*** Opening of Exercise text ***

Our amended and restated memorandum and articles of association require these tender offer documents to contain substantially
the same financial and other information about the initial business combination and the redemption rights as is required under
the SEC’s proxy rules. If, however, a shareholder approval of the transaction is required by applicable law or stock exchange
listing requirements, or we decide to obtain shareholder approval for business or other reasons, we will, like many blank check
companies, offer to redeem shares in conjunction with a proxy solicitation pursuant to the proxy rules and not pursuant to the
tender offer rules. If we seek shareholder approval, we will complete our initial business combination only if we receive an ordinary
resolution under Cayman Islands law, which requires the affirmative vote of holders of a majority of ordinary shares who attend
and vote at a general meeting of the company. However, the participation of our sponsor, directors, officers, advisors or any
of their affiliates in privately-negotiated transactions, if any, could result in the approval of our initial business combination
even if a majority of our public shareholders vote, or indicate their intention to vote, against such business combination. For
purposes of seeking approval of the majority of our issued and outstanding ordinary shares, non-votes will have no effect
on the approval of our initial business combination once a quorum is obtained. We intend to give not less than 10 days nor more
than 60 days prior written notice of any such meeting, if required, at which a vote shall be taken to approve our initial business
combination. These quorum and voting thresholds, and the voting agreements of our initial shareholders, may make it more likely
that we will consummate our initial business combination.

 

If
we seek shareholder approval of our initial business combination and we do not conduct redemptions in connection with our initial
business combination pursuant to the tender offer rules, our amended and restated memorandum and articles of association provides
that a public shareholder, together with any affiliate of such shareholder or any other person with whom such shareholder is acting
in concert or as a “group” (as defined under Section 13 of the Exchange Act), will be restricted from redeeming its
shares with respect to more than an aggregate of 15% of the ordinary shares sold in our initial public offering, which we refer
to as the “Excess Shares,” without our prior consent. However, we would not be restricting our shareholders’
ability to vote all of their shares (including Excess Shares) for or against our initial business combination. Our shareholders’
inability to redeem the Excess Shares will reduce their influence over our ability to complete our initial business combination,
and such shareholders could suffer a material loss in their investment if they sell such Excess Shares on the open market. Additionally,
such shareholders will not receive redemption distributions with respect to the Excess Shares if we complete the business combination.
As a result, such shareholders will continue to hold that number of shares exceeding 15% and, in order to dispose such shares
would be required to sell their shares in open market transactions, potentially at a loss.

*** Close of Exercise text ***
*** Opening of Information supplied ***

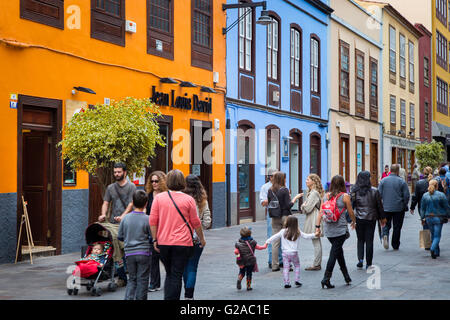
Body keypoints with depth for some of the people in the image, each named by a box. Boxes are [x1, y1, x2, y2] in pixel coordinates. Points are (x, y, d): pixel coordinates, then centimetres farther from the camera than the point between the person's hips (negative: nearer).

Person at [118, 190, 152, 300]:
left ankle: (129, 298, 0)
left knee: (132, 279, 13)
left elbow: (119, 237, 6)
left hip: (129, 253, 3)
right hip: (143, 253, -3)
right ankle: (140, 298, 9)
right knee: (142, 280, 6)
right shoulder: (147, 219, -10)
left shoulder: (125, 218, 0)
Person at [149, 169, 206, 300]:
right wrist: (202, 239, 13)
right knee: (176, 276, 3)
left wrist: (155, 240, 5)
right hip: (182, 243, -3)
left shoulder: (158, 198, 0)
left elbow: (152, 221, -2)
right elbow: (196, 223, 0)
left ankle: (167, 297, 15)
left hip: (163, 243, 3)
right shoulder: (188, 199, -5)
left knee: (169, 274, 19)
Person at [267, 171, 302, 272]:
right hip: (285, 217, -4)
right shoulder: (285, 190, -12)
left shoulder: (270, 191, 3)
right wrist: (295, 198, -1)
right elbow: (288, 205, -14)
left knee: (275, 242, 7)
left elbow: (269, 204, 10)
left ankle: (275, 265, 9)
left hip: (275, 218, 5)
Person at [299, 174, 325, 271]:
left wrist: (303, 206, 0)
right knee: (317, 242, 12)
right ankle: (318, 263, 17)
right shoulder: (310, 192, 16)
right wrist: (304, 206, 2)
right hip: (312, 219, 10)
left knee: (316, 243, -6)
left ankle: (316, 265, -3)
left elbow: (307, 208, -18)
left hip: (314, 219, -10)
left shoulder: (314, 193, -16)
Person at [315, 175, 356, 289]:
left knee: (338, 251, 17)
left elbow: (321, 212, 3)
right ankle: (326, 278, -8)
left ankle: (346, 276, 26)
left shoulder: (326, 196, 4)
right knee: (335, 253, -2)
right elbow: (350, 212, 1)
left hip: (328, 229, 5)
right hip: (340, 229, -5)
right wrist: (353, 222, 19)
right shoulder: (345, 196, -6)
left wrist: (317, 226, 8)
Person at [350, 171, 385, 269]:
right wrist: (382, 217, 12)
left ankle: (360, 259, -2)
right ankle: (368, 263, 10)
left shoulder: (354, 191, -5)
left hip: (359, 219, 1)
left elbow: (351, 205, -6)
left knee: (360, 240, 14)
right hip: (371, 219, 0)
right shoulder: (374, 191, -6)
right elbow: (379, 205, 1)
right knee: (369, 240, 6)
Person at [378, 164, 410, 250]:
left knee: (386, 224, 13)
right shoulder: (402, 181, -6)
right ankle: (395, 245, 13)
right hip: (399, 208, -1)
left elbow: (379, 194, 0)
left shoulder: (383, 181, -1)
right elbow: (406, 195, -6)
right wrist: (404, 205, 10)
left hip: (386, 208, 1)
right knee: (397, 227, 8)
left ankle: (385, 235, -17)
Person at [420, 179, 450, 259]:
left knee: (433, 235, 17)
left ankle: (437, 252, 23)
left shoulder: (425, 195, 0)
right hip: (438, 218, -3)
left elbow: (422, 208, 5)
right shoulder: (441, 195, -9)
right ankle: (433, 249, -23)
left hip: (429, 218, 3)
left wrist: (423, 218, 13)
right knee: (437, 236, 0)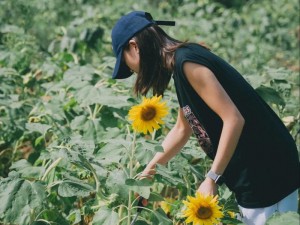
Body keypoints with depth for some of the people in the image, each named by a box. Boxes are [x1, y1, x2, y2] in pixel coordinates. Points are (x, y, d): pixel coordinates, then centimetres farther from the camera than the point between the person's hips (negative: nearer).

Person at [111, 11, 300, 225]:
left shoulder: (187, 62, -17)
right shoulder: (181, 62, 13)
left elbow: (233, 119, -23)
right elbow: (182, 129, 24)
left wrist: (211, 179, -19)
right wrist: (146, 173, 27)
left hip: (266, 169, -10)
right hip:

*** Close of Information supplied ***

- [Exercise A]: According to the business combination excerpt, how much prior written notice does the company intend to give of a meeting to vote on the initial business combination?
- [Exercise B]: Extend the business combination excerpt by continuing from its final sentence.
The data have no connection to the business combination excerpt.

- [Task result A]: Not less than 10 days nor more than 60 days.

- [Task result B]:
    2 

     

    

 

If
we seek shareholder approval in connection with our initial business combination, our initial shareholders have agreed (and their
permitted transferees will agree), pursuant to the terms of a letter agreement entered into with us, to vote their founder shares
and any public shares held by them in favor of our initial business combination. As a result, in addition to our initial shareholders’
founder shares, we would need 8,625,001, or 37.5%, of the 23,000,000 public shares sold in our initial public offering to be voted
in favor of a transaction (assuming all issued and outstanding shares are voted) in order to have such initial business combination
approved. Our directors and officers have also entered into the letter agreement, imposing similar obligations on them with respect
to public shares acquired by them, if any. Additionally, each public shareholder may elect to redeem its public shares without
voting and, if they do vote, irrespective of whether they vote for or against the proposed transaction.

 

Pursuant
to our amended and restated memorandum and articles of association, if we have not completed our initial business combination
within 24 months from the closing of our initial public offering, we will (1) cease all operations except for the purpose
of winding up, (2) as promptly as reasonably possible but not more than 10 business days thereafter, redeem the public shares,
at a per-share price, payable in cash, equal to the aggregate amount then on deposit in the trust account, including interest
(less up to $100,000 of interest to pay dissolution expenses and which interest shall be net of taxes payable), divided by the
number of then issued and outstanding public shares, which redemption will completely extinguish public shareholders’ rights
as shareholders (including the right to receive further liquidating distributions, if any), and (3) as promptly as reasonably
possible following such redemption, subject to the approval of our remaining shareholders and our board of directors, dissolve
and liquidate, subject in each case to our obligations under Cayman Islands law to provide for claims of creditors and the requirements
of other applicable law. Our initial shareholders have entered into a letter agreement with us, pursuant to which they have agreed
to waive their rights to liquidating distributions from the trust account with respect to their founder shares if we fail to complete
our initial business combination within 24 months from the closing of our initial public offering. However, if our initial
shareholders acquire public shares, they will be entitled to liquidating distributions from the trust account with respect to
such public shares if we fail to complete our initial business combination within the prescribed time period.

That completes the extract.